En tercer lugar, busca alternativas que le permitan ser visto como un actor relevante con opciones para manejar agendas globales. Así, trata de mejorar sus relaciones con China (con maniobras militares conjuntas reiniciadas, tras décadas de parálisis, en 2005 y con acuerdos para incrementar aún más la venta de armas a Pekín) y de dotar de contenido a organismos regionales como la Organización de Cooperación de Shanghai.
Por último, aspira a liberarse del sentimiento de inferioridad que sufre con Washington y a sacudirse lo que percibe como un asedio insoportable. Las señales, todas ellas de carácter militar, son evidentes: sobrevuelo de dos bombarderos TU-95 sobre la base estadounidense de Guam; anuncio del reinicio de patrullas aéreas en el Atlántico, «izado» de la bandera en las profundidades del Polo Norte; movimientos para acordar con Siria la disponibilidad de facilidades en una base naval mediterránea; entrada en servicio de nuevas armas en prácticamente todos los campos posibles (submarinos de la clase Borei, misiles -como el ICBM SS-NX-30 Bulava-M o el antiaéreo S-400 Triumf-, cazas… y hasta «el padre de todas las bombas»); amenazas de reinstalación de armas nucleares en Kaliningrado; suspensión de la aplicación del Tratado de Armas Convencionales en Europa; replanteamiento del marco de acuerdos sobre armas estratégicas (empezando por el START-I) y de alcance intermedio (INF); identificación del escudo antimisiles estadounidense como objetivo militar…

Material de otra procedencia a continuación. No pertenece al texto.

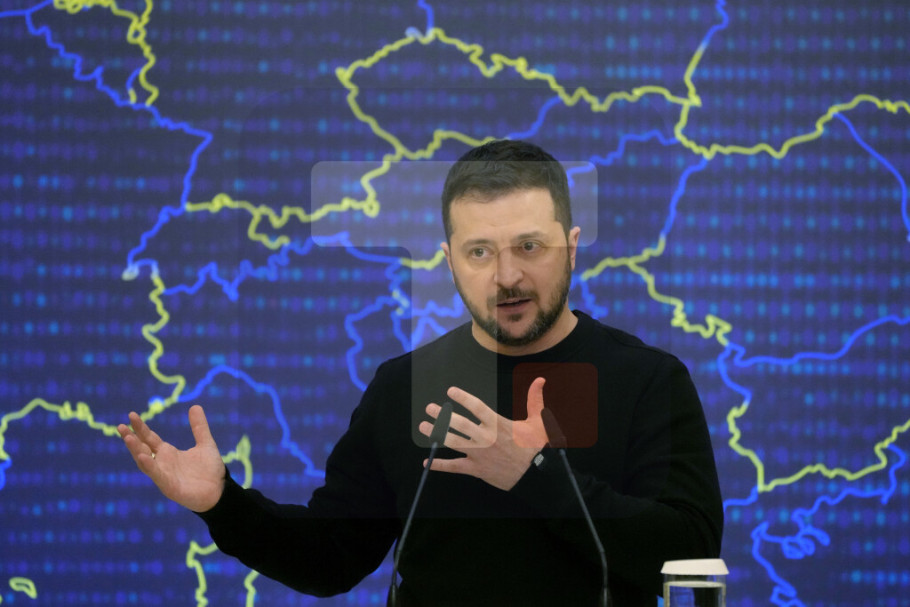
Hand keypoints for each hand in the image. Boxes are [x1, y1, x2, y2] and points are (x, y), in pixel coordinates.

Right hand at [118, 405, 224, 512]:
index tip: (131, 415)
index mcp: (168, 453)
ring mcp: (164, 475)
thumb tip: (195, 406)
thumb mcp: (205, 443)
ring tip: (128, 438)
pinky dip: (150, 466)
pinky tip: (143, 457)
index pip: (149, 438)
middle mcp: (162, 463)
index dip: (140, 427)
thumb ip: (199, 427)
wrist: (220, 492)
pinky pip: (157, 476)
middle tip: (121, 426)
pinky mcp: (169, 487)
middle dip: (131, 438)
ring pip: (145, 462)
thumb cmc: (210, 470)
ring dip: (136, 451)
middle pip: (142, 449)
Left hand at [418, 378, 548, 490]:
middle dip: (442, 415)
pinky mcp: (476, 469)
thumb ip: (534, 399)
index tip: (450, 391)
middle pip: (459, 424)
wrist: (536, 474)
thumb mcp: (538, 421)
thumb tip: (540, 380)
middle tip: (430, 408)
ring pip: (453, 442)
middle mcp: (485, 438)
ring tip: (423, 426)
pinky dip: (439, 465)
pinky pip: (454, 467)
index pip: (476, 407)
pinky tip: (426, 463)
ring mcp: (479, 454)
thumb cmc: (536, 447)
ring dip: (436, 434)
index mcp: (498, 424)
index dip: (462, 398)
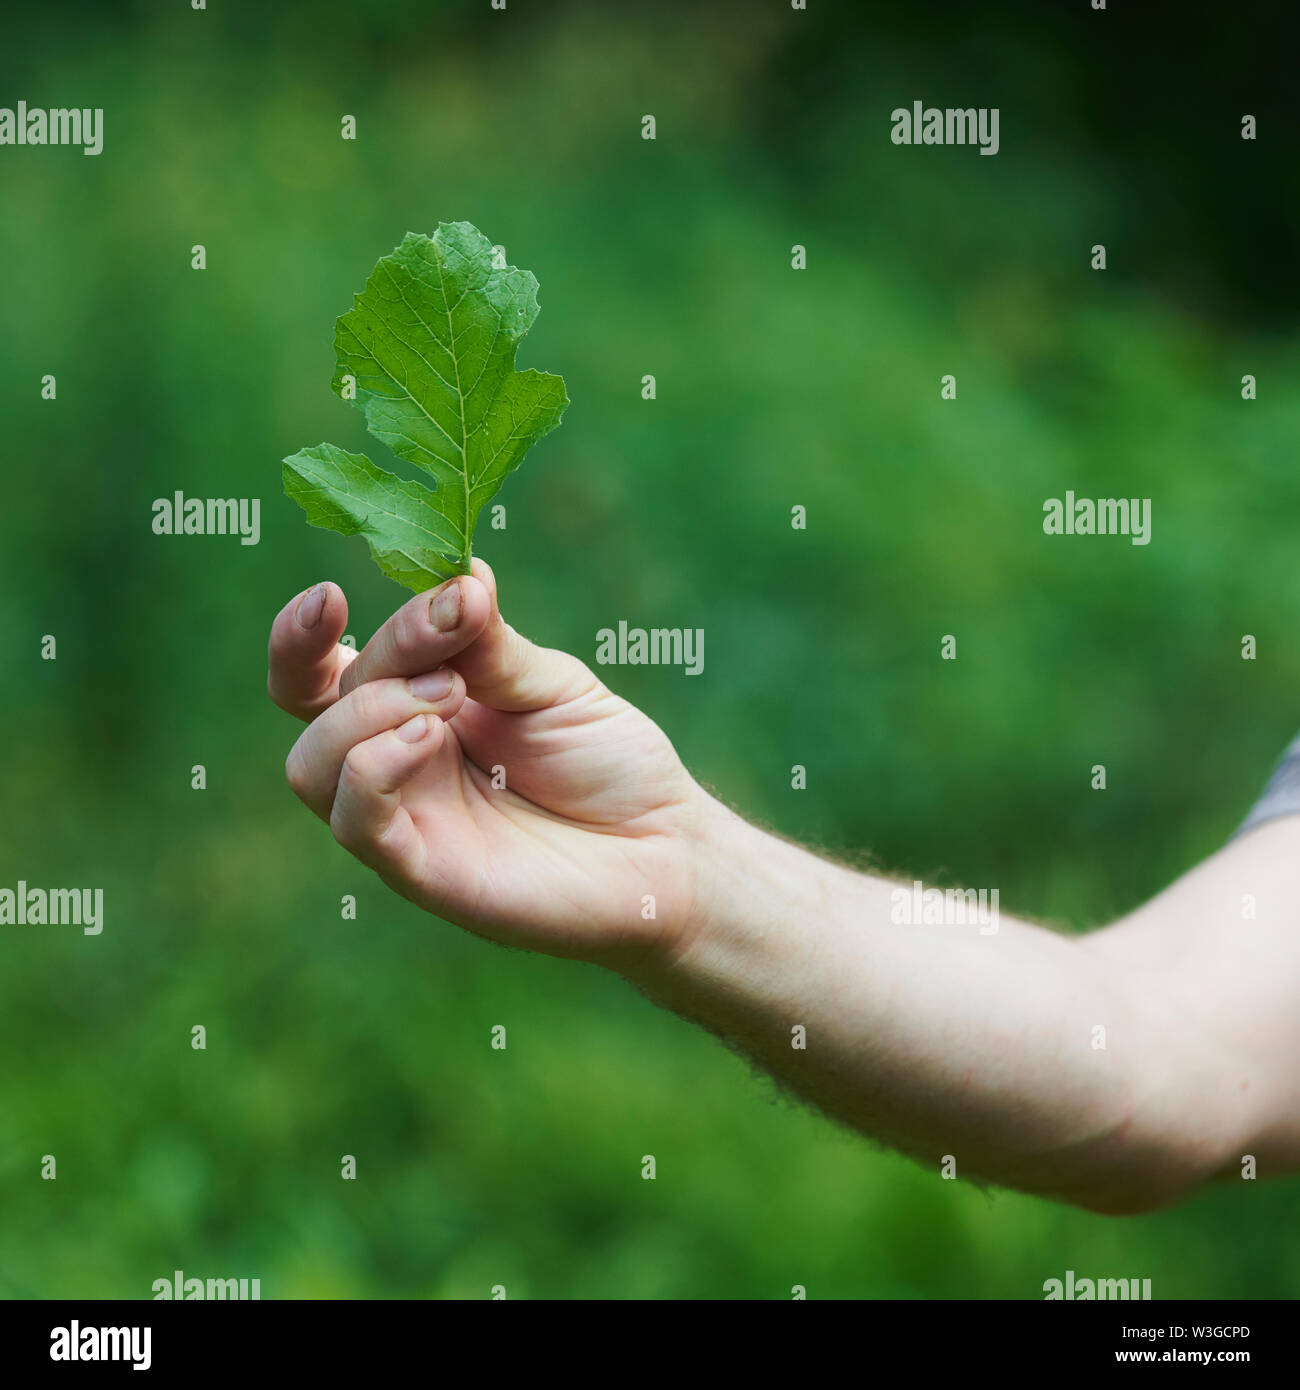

La explicación de este proceso, que está provocando un alarmismo que lleva a algunos a vislumbrar una nueva confrontación mundial, puede encontrarse simultáneamente en la mayor liquidez financiera rusa, en su necesidad de recuperar el orgullo nacional de ser alguien en el mundo y, no en menor medida, en la oportunidad que se abre a Moscú de aprovechar el empantanamiento creciente de Washington (sea en Afganistán, en Iraq o en Irán). Con el líder mundial al límite de sus capacidades, parece llegado el momento esperado por Moscú para recuperar un cierto espacio de maniobra que Washington le había ido «robando» ante sus propias narices durante su largo proceso de debilitamiento. De hecho, muchas de las medidas anunciadas sólo persiguen obligar a Washington a diversificar aún más su esfuerzo militar, reasignando medios para cubrir tareas que creía innecesarias mientras los rusos estaban postrados.
Putin responde al pie de la letra a la imagen de un realista puro que conoce bien sus fuerzas y las de sus adversarios. En consecuencia, no sería propio de él que se embarcara ahora en una competencia por el liderazgo mundial, cuando se sabe claramente inferior, aunque pueda jugar esa baza discursiva para movilizar a su favor a una población rusa necesitada de palabras que les hagan recuperar la autoestima. Dado que no puede aspirar a tanto, lo previsible es que se dedique a seguir rearmándose (siguiendo, por otro lado, el mismo patrón que EE. UU., Gran Bretaña o Francia aplican a diario), ahora que puede dedicar sustanciales fondos a esta parcela. Visto desde una óptica estrictamente militar, Rusia no está haciendo nada radicalmente nuevo, que no pueda ser contrarrestado en los mismos términos por otros, ni en cantidades tan desproporcionadas que inclinen la balanza de poder a su favor. En todo caso, hay una novedad en el panorama internacional: Rusia ha vuelto.